§ HOW TO COMPLETE THIS TASK:
Pull every line from the records that has the word "digital" in it.
:::
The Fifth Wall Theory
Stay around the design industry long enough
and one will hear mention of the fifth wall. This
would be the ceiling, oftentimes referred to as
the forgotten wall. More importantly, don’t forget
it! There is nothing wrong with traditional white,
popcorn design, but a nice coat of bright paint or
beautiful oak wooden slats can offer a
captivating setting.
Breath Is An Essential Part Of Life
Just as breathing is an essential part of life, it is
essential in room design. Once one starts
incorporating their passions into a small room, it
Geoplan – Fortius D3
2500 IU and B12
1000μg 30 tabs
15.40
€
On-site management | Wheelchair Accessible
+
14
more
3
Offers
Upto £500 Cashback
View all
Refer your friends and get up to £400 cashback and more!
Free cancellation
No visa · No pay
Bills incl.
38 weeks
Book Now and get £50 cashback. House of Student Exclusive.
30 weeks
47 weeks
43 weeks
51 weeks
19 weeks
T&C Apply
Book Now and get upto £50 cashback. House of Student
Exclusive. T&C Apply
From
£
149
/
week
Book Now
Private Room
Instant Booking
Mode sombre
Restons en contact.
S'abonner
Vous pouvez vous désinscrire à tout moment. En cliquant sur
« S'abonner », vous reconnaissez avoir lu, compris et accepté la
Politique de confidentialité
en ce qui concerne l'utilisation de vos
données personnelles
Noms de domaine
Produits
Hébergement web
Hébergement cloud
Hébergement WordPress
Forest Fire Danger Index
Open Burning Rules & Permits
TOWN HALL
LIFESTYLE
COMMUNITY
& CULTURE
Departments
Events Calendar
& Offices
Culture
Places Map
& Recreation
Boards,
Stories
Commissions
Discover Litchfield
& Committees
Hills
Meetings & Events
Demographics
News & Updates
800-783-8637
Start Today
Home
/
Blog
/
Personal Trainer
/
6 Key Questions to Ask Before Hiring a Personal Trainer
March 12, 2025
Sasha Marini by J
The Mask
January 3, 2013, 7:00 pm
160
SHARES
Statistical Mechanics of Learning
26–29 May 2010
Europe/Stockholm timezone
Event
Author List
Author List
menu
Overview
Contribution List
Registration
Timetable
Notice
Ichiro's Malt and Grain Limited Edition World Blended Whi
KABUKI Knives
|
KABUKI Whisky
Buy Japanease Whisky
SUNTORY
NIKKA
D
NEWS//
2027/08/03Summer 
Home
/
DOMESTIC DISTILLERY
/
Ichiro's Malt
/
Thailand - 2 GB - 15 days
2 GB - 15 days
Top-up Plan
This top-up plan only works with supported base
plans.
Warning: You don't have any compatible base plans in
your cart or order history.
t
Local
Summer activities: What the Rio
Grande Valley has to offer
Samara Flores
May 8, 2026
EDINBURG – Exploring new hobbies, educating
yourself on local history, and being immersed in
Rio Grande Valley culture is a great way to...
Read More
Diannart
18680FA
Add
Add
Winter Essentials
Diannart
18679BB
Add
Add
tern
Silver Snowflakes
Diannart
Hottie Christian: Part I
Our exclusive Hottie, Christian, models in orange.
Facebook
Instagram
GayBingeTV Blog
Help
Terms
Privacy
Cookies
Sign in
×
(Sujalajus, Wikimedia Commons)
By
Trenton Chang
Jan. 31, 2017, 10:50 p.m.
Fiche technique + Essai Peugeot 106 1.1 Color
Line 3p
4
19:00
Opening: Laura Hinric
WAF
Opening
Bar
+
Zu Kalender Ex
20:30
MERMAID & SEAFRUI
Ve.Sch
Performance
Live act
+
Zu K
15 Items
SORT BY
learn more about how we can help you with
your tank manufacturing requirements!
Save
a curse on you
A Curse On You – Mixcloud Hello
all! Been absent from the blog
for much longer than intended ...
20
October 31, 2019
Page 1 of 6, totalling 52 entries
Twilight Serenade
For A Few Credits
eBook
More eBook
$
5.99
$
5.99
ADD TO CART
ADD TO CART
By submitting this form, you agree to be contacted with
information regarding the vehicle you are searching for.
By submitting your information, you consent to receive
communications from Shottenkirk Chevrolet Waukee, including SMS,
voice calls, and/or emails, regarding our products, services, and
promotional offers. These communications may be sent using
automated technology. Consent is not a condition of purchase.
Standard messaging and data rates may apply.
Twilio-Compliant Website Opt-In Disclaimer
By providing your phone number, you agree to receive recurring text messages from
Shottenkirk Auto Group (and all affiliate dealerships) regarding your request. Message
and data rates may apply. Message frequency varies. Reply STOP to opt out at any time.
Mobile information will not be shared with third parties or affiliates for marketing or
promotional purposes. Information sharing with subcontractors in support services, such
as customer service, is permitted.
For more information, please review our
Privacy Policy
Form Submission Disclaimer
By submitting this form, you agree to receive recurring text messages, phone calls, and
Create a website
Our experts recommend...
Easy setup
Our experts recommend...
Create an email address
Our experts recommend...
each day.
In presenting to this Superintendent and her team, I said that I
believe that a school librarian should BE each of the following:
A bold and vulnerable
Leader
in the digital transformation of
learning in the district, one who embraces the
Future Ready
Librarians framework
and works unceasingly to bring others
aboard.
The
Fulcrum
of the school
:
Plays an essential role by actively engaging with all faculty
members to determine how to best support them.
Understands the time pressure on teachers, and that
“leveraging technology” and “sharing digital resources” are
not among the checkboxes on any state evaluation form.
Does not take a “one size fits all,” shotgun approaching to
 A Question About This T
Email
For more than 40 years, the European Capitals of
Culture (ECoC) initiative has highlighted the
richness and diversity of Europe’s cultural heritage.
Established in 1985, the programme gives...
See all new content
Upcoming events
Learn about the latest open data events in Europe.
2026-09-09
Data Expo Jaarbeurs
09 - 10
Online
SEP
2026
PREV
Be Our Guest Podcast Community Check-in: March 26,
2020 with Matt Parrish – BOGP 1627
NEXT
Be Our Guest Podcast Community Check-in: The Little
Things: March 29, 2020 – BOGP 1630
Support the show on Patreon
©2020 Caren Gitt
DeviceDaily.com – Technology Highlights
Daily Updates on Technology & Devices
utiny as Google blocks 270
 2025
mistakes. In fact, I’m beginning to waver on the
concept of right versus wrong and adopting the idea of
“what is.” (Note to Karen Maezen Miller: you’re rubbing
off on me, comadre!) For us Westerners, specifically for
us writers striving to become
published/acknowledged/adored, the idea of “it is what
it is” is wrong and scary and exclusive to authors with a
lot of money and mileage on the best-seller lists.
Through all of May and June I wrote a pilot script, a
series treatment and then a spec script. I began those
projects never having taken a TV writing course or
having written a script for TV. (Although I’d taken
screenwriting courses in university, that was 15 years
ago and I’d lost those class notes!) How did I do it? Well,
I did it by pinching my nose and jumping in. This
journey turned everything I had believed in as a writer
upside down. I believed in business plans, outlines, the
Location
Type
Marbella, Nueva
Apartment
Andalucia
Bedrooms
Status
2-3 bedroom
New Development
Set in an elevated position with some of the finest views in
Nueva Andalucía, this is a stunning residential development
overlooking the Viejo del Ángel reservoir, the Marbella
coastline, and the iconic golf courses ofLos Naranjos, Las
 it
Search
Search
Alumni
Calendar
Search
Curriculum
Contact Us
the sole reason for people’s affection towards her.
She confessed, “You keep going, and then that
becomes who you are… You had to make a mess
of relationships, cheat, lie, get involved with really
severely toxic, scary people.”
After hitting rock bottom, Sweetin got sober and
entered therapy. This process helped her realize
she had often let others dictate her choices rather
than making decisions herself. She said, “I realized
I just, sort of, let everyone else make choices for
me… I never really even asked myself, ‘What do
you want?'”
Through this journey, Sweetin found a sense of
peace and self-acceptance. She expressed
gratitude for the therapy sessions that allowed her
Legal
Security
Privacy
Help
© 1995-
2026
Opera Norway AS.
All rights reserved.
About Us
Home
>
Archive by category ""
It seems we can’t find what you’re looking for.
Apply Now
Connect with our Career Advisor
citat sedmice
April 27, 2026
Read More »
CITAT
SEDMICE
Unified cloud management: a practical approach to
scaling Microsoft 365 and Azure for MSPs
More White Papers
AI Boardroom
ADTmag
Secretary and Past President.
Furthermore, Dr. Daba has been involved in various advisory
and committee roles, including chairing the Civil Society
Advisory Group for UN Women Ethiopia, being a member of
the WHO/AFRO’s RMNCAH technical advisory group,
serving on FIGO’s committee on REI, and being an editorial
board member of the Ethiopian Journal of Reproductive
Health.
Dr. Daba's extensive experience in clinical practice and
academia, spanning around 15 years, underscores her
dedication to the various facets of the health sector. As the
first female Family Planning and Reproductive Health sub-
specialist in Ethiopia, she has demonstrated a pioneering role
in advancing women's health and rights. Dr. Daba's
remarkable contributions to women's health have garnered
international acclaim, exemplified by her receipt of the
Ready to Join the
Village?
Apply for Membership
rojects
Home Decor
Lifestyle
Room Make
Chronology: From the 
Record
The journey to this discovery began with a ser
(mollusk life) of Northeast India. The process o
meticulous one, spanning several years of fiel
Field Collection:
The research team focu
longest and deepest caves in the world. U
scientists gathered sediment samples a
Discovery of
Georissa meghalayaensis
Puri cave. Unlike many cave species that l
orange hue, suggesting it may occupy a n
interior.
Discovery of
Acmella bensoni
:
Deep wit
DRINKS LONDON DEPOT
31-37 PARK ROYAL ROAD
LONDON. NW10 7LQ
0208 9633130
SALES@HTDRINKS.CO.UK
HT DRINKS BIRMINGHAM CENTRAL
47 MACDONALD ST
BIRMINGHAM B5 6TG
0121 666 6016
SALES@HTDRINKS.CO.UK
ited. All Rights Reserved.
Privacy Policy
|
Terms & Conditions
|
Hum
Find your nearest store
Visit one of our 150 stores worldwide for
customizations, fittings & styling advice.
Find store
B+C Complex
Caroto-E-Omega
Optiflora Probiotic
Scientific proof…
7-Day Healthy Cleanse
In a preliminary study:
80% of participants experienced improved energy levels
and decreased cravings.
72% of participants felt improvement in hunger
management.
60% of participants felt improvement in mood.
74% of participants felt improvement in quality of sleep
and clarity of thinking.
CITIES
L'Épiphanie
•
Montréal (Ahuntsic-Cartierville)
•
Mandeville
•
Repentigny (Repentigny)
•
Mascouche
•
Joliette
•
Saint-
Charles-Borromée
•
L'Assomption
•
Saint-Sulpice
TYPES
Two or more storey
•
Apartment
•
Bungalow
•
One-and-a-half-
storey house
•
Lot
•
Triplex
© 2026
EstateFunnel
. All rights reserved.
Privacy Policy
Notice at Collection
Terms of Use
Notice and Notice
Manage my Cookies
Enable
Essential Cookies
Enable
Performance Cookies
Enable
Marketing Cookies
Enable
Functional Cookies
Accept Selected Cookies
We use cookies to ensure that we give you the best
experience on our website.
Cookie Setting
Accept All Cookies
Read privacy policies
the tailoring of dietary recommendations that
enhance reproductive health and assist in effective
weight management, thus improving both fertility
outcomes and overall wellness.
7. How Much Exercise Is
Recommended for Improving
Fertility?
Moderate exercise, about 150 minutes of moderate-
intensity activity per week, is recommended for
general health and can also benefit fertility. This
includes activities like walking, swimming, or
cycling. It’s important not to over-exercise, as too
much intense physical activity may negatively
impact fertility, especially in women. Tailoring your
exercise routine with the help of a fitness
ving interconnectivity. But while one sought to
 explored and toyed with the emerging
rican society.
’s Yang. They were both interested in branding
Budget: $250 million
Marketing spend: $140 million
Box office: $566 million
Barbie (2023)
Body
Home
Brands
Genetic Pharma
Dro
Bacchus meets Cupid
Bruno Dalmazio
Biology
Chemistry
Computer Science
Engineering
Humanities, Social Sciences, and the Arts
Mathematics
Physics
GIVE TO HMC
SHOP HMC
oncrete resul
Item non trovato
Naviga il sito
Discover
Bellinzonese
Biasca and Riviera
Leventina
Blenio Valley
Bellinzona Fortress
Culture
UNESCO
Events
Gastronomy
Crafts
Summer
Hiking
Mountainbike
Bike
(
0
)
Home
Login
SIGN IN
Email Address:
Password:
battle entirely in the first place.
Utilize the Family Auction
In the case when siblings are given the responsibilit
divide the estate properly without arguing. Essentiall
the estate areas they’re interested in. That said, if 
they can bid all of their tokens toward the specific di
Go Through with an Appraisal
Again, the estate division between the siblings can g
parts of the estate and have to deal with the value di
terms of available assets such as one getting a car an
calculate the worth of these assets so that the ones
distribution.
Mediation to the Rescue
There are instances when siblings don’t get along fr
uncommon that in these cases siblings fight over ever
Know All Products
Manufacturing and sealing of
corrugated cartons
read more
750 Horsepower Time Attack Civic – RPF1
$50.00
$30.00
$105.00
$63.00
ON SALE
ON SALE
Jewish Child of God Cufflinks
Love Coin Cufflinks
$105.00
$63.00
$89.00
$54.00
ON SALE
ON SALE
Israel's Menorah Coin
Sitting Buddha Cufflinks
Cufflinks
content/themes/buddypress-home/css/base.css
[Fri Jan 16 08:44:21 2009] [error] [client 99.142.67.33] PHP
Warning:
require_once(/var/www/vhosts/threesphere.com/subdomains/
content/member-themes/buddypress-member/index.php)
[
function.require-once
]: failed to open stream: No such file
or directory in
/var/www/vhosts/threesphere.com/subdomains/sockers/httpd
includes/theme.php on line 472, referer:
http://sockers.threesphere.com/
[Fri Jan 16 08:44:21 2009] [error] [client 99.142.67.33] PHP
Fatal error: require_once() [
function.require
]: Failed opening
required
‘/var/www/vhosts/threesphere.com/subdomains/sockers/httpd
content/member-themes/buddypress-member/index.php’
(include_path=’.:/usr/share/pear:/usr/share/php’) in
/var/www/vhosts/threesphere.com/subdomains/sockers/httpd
:::
§ OUTPUT OF THE TASK:
in the digital transformation of
“leveraging technology” and “sharing digital resources” are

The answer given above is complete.